Fair to say the tone shifted Saturday evening, when I noticed Goodfellas was on Alibi (@TopFilmTip again, cheers guys!). We used to have a VHS rental shop in town, an easy source of entertainment when we were kids. The place closed down in the middle of my teens, to be replaced by an estate agent, the upshot of which was a fairly extensive fire sale of their catalogue – Goodfellas shot into my hands for a couple of quid, and I watched it that day.
The King of Comedy will forever remain my favourite Scorsese film, but Goodfellas runs it close. I love watching Ray Liotta’s switch from impressionable, naive kid; to menacing gangster; to strung-out, fractious drug baron, before finally ending up in his own personal prison. That ending is pitched so well, the camera tracking across cookie-cutter houses, a perfect picture of domesticity, and Liotta striding out looking totally out of place, at the same time giving a knowing smirk to camera, knowing he’s come out clean. It’s always good to see De Niro in his pomp too. Silver Linings Playbook aside his recent performances are fairly phoned in. Watching him in this, King of Comedy, Raging Bull, Casino, Taxi Driver, Heat… there’s a reason why he’s regarded as one of the best actors of all time.
Saturday rolled into Sunday, the loss of an hour a mild inconvenience, and after sticking a leg of lamb in to braise I returned to my throne. Thankfully, my parents rarely delete anything off the Sky Planner, and we still had Blade Runner recorded from Christmas. I can’t think of a more visually arresting film than Blade Runner, every scene a masterpiece in lighting and composition, Ridley Scott managing to create something that perfectly harks back to old school film noir at the same time as being completely dystopian and futuristic. Rutger Hauer’s closing speech remains one of cinema’s truly iconic monologues – “All those moments lost in time, like tears in the rain.” That dove flying away was probably a bit much, mind.
I knocked the lamb out of the park, by the way.
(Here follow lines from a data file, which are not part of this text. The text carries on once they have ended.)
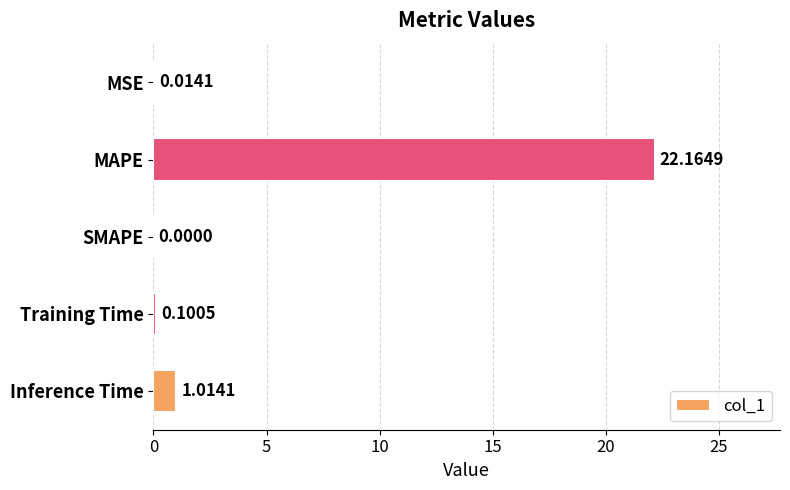

What is the greatest value displayed?

22.2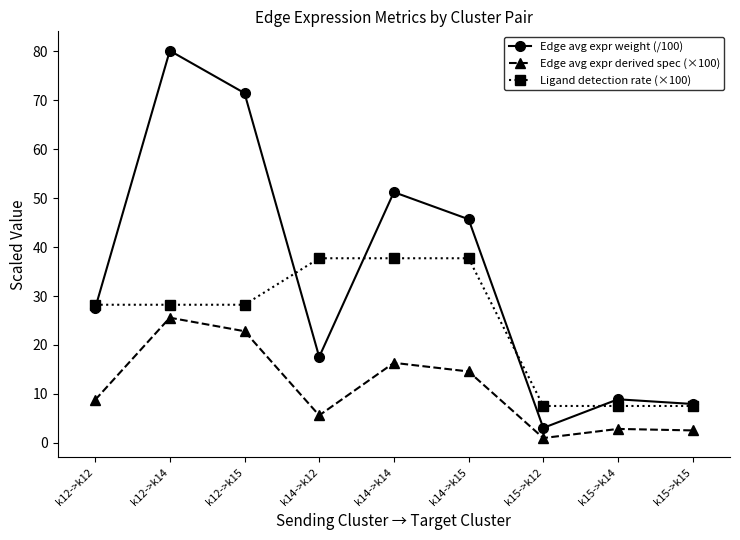

At which category does Edge avg expr derived spec (×100) reach its first local peak?

k12->k14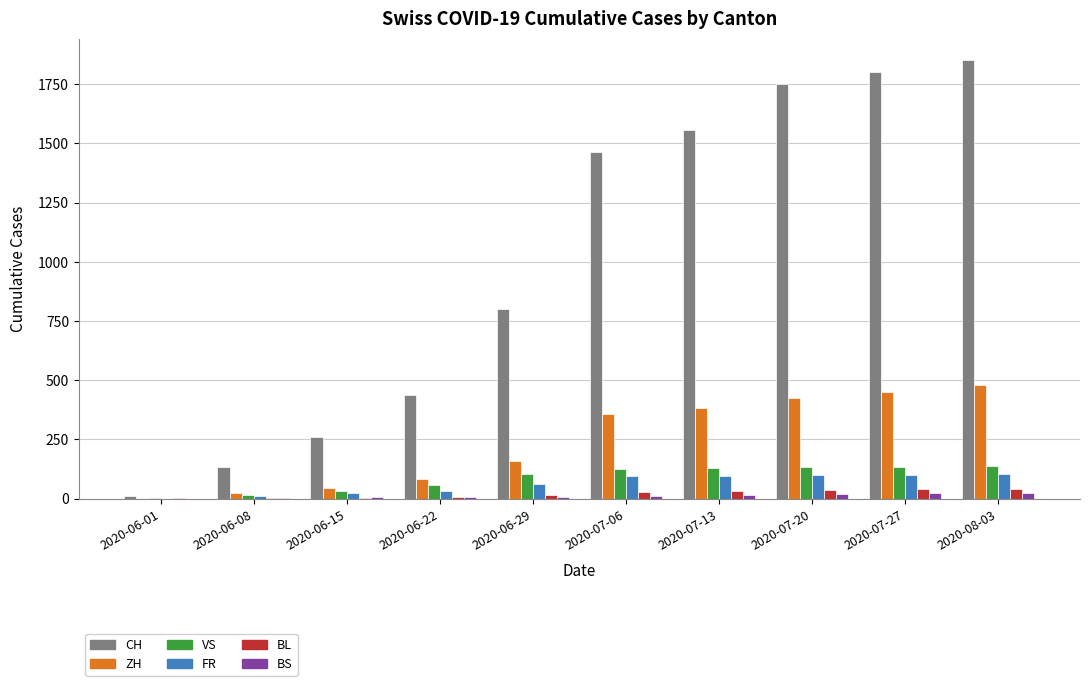

How many groups of bars are there?

10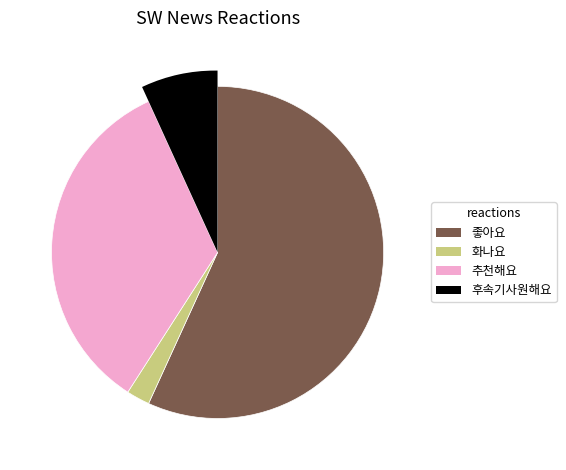

Is there any slice that represents more than half of the pie?

Yes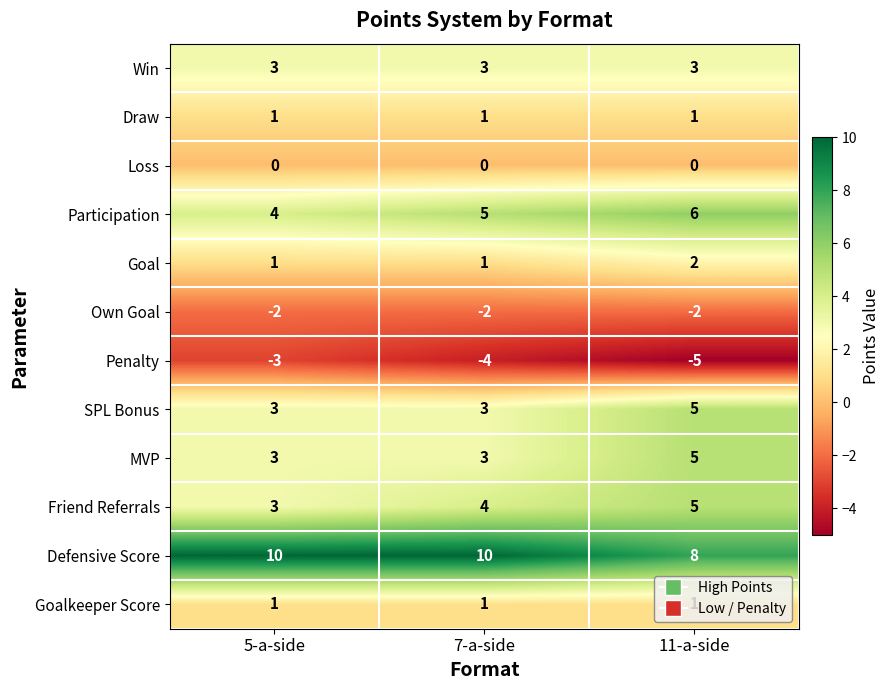

Which series has the largest total across all categories?

Defensive Score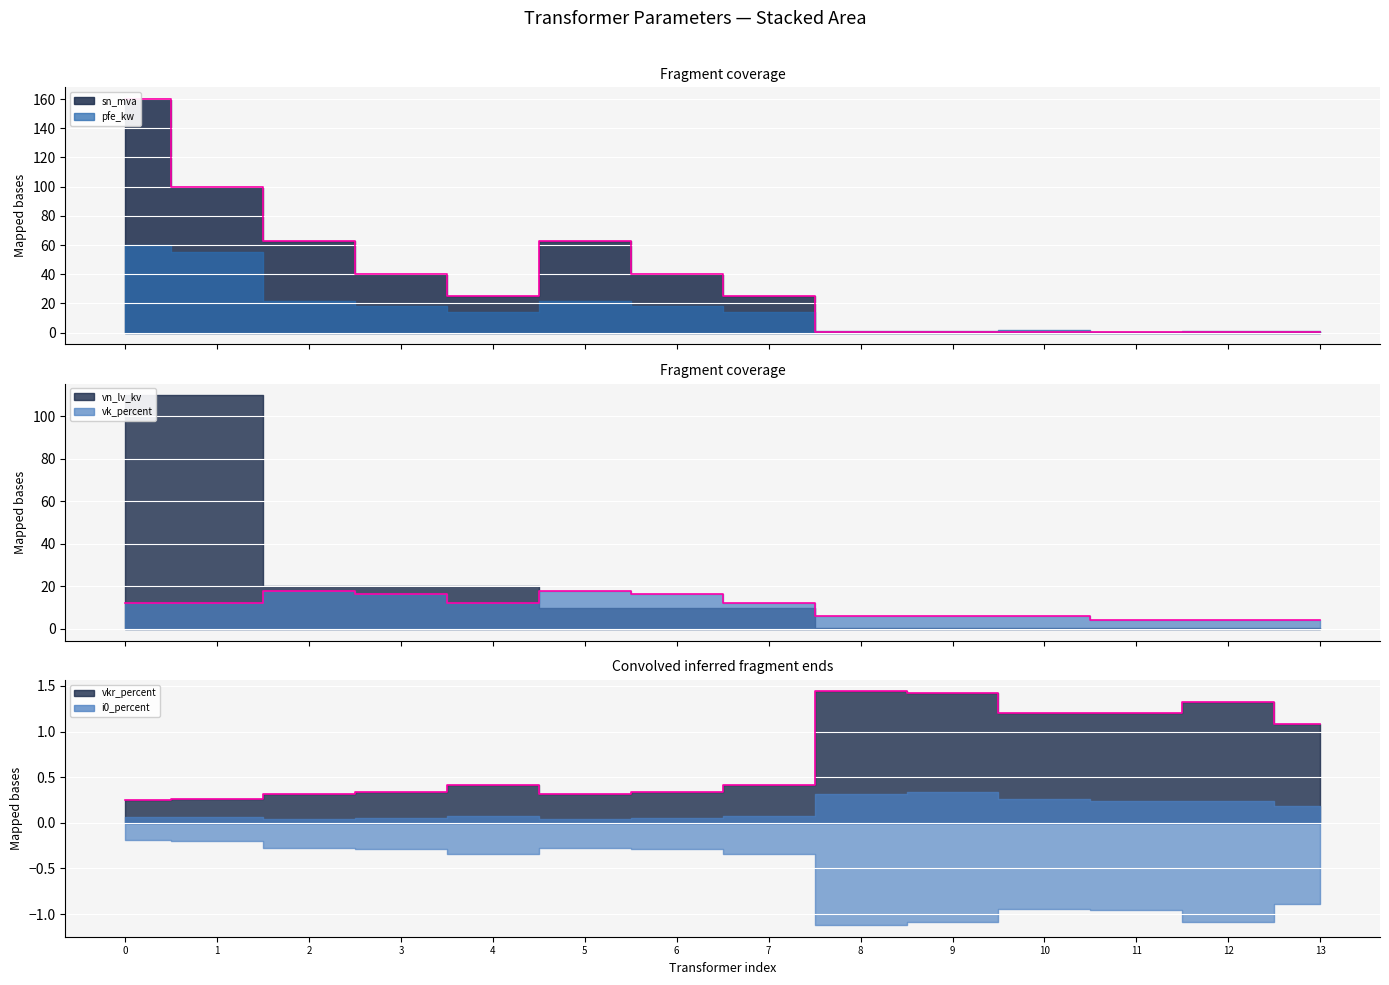

At how many categories does at least one series exceed 68?

2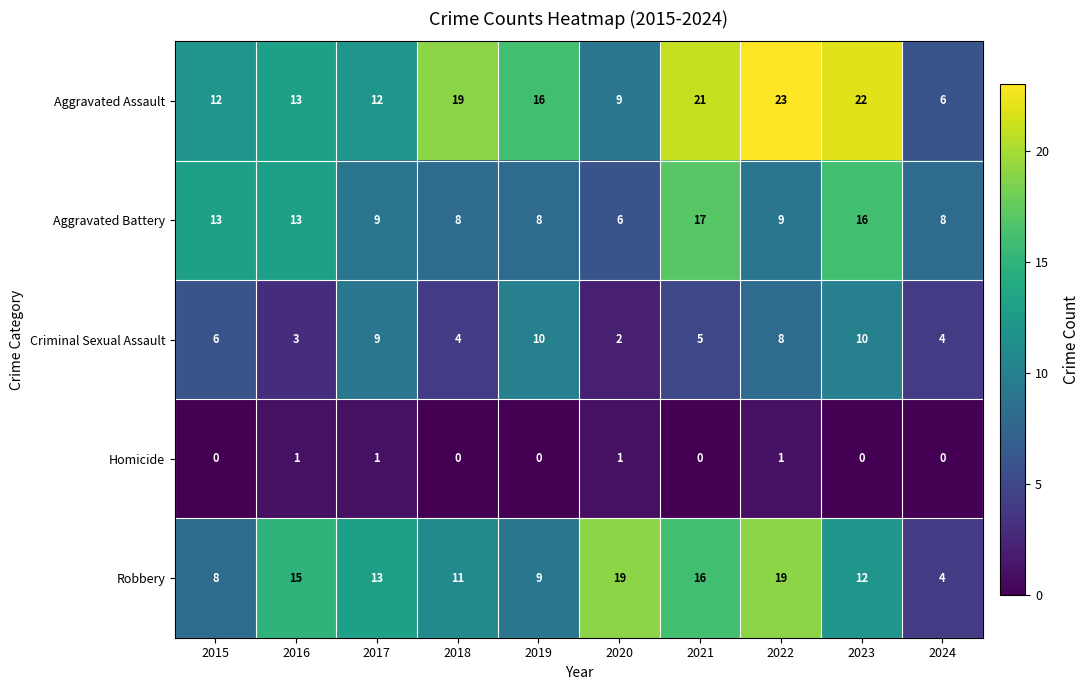

Is it true that Homicide equals 0 at 2024?

True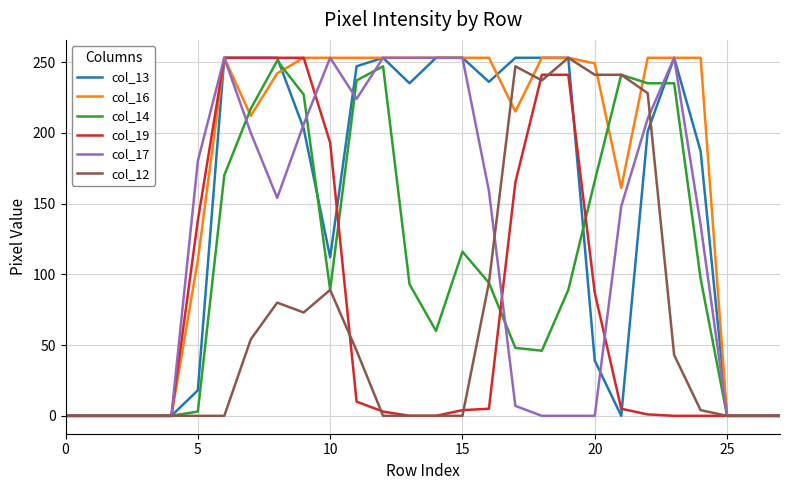

What is the highest value of the col_19 series?

253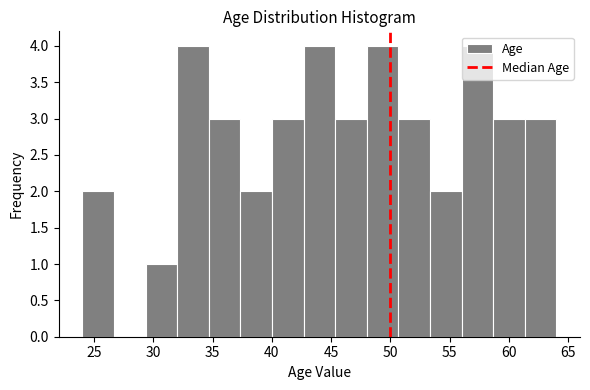

Reading left to right, list every bar in this chart as the range it spans on the x-axis followed by its height. Neither the bar edges nor the heights are printed on the chart, so give them approximately, as read against the axes.

24.0 to 26.5: 2
26.5 to 29.5: 0
29.5 to 32.0: 1
32.0 to 34.5: 4
34.5 to 37.5: 3
37.5 to 40.0: 2
40.0 to 42.5: 3
42.5 to 45.5: 4
45.5 to 48.0: 3
48.0 to 50.5: 4
50.5 to 53.5: 3
53.5 to 56.0: 2
56.0 to 58.5: 4
58.5 to 61.5: 3
61.5 to 64.0: 3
A good five hours of slow cooking left meat falling off the bone, and I took great delight in parading that bone around the house. Buttered leeks and parsnips, carrots & potatoes braised with the lamb made me feel pretty fucking pleased with myself. Crusty bread to mop everything up. Wine. You know how it goes. I let my Mum pick the Sunday night film – Still Crazy, a sweet story of a rock-band reunion, with a terrific lead performance by Bill Nighy – essentially, the role he plays in Love Actually is a reprisal of the role he plays in this.
There’s a nice turn by Bruce Robinson in the film too, as the reclusive Brian, presumed dead until the final act of the film where he is convinced to play one last show with the band. The story is pretty cornball, but there’s some great comic performances – Timothy Spall, Jimmy Nail and Billy Connolly filling out the cast – and it’s a good send up of that era of music…but to be honest, seeing Bruce Robinson just reminded me of Withnail again…think I might stick it on once Match of the Day ends. Happy Easter everyone. Cheers to Jesus and that.